Key Research in Quality

Quality Research, It's how we know what works

One of the strengths of the healthcare quality programs from the American Heart Association and American Stroke Association is that their impact can be measured. In part, that's because our programs compile treatment measures and health outcomes from millions of inpatient hospital stays. Thanks to the massive amount of data, researchers are able to perform conclusive scientific studies, backed by the power of statistical reliability.

What have we learned from the research?

The short answer is: more than we can possibly share here. Since the launch of the first hospital-based American Heart Association/American Stroke Association healthcare quality program in 2001, leading medical and scientific journals have published more than 245 articles, papers and abstracts based on program-related research.

Research findings underline program benefits.

While the studies cover a wide range of topics, conclusions demonstrate the value of American Heart Association/American Stroke Association healthcare quality programs, over and over again. Recurring big-picture themes include:

  • Participating hospitals follow evidence-based treatment guidelines more consistently.
  • Participating hospitals have reduced levels of healthcare disparity and produced fewer gaps in treatment quality.
  • 30-day patient readmission rates (returning to the hospital for the same problem) are lower at participating hospitals.
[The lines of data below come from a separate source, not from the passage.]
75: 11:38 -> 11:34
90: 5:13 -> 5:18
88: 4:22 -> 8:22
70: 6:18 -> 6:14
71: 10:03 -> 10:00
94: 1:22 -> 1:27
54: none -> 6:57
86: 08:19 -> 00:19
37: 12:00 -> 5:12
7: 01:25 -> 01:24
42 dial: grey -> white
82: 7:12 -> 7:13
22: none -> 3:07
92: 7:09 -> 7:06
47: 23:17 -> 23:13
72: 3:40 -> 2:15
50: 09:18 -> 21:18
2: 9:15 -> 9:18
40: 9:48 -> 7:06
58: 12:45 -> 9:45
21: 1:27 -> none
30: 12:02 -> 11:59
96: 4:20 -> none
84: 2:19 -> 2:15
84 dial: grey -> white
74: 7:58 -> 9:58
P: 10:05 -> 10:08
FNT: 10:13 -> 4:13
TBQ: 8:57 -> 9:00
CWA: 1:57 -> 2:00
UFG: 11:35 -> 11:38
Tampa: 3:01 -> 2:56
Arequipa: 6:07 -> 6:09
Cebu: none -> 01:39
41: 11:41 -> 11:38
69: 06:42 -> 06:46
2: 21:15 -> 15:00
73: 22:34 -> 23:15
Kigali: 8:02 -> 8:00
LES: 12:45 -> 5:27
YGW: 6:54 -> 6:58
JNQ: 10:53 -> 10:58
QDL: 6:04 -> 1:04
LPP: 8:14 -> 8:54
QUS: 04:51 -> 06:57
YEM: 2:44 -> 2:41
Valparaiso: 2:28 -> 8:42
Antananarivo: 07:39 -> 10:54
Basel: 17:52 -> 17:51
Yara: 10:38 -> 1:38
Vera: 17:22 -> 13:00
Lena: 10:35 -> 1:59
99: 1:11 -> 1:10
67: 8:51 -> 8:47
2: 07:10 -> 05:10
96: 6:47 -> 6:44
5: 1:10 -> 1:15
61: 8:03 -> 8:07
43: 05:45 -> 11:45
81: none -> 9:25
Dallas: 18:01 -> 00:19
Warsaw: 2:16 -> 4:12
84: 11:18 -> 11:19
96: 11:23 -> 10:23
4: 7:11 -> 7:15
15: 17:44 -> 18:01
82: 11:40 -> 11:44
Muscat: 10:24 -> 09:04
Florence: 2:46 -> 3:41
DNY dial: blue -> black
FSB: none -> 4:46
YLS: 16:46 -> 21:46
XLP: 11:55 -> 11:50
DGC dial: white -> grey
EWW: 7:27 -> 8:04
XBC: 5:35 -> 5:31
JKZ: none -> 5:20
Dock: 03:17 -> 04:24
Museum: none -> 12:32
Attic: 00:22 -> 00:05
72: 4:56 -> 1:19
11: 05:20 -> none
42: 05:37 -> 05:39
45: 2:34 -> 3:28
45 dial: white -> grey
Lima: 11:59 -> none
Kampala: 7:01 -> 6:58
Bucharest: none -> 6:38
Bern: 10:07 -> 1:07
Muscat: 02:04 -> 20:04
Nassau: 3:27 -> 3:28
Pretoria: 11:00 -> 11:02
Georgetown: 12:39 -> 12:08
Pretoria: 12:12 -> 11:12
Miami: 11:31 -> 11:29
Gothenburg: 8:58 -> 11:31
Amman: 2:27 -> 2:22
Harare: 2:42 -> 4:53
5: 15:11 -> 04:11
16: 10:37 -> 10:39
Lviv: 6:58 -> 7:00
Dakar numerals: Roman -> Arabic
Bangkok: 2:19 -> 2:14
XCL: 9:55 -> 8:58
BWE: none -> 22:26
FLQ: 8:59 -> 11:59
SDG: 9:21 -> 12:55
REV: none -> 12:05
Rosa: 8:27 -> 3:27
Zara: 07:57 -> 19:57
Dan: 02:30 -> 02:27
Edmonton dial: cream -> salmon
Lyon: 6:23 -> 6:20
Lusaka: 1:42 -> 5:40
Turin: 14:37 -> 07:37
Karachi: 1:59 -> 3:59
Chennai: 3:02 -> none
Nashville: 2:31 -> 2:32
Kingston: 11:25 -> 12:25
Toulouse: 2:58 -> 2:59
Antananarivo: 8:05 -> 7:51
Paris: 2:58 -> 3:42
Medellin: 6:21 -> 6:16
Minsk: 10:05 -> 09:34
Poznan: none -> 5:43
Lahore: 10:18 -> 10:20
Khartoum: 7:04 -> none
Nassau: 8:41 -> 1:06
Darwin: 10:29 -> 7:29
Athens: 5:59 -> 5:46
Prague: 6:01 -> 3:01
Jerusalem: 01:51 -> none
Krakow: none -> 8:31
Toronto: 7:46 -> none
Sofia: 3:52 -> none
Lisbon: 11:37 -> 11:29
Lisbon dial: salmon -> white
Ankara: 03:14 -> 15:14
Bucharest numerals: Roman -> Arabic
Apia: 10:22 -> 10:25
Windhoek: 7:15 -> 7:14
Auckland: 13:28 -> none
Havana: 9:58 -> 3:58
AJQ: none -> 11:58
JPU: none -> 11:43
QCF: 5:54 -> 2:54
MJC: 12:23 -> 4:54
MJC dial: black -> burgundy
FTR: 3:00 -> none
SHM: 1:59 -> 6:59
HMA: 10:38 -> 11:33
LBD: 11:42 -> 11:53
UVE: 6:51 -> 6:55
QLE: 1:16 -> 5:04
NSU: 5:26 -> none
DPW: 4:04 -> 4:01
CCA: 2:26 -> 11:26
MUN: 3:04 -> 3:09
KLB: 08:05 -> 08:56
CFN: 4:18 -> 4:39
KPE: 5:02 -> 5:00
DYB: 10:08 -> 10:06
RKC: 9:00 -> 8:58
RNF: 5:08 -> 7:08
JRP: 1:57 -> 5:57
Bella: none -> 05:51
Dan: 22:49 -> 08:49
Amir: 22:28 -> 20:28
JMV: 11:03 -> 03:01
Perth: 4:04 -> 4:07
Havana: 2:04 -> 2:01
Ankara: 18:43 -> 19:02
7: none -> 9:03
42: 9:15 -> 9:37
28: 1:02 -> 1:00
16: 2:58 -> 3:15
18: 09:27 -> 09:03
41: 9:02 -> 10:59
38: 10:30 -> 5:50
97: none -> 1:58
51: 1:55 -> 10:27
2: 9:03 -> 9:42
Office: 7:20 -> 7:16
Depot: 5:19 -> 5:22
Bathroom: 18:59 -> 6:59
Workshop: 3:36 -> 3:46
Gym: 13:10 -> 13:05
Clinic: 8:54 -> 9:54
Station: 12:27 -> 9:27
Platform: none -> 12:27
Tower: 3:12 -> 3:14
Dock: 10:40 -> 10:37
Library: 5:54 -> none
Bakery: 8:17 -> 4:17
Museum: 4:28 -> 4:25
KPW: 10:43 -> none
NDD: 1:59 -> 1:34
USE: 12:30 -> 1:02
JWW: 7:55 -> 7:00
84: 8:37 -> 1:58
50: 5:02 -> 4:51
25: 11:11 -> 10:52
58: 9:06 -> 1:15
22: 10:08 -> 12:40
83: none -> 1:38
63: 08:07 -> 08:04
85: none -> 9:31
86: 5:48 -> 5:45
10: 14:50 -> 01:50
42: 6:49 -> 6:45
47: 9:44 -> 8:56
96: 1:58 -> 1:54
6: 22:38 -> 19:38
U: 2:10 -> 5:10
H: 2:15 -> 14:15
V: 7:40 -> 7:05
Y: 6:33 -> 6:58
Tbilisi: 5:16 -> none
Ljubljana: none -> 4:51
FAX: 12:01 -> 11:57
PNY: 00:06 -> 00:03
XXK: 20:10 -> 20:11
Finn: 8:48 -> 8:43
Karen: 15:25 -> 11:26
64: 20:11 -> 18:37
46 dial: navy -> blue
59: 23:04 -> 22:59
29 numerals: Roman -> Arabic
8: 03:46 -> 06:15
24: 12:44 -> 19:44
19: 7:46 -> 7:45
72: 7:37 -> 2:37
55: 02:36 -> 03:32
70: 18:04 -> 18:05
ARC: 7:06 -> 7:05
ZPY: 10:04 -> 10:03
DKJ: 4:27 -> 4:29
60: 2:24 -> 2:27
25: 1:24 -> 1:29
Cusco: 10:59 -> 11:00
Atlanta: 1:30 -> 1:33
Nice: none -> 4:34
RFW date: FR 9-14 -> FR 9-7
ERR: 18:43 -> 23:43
Five findings that matter to you.

Research results based on data from American Heart Association/American Stroke Association healthcare quality programs can be valuable to everyone, not just medical professionals and scientists. Here are a few examples of findings you should know about.

  1. The sooner stroke patients arrive at the hospital, the more likely they are to receive and benefit from clot-busting drugs.
  2. Quality of care for heart attack tends to be lower (and mortality is higher) among women and patients younger than 45. Likewise, quality of heart failure care tends to be lower for Hispanics. AHA/ASA quality programs reduce the disparities.
  3. Smoking-cessation counseling, often overlooked in treating heart disease and stroke patients, is more frequently offered in hospitals that participate in AHA/ASA quality programs.
  4. The number of regional systems for coordinating heart attack care has increased since the American Heart Association launched the Mission: Lifeline® program. Likewise, the time from heart attack patient arrival to angioplasty (a procedure for opening blocked arteries) has become significantly shorter.
  5. Survival rates among patients who suffer cardiac arrest while in the hospital have improved substantially at hospitals that participate in the American Heart Association's Get With The Guidelines®-Resuscitation program.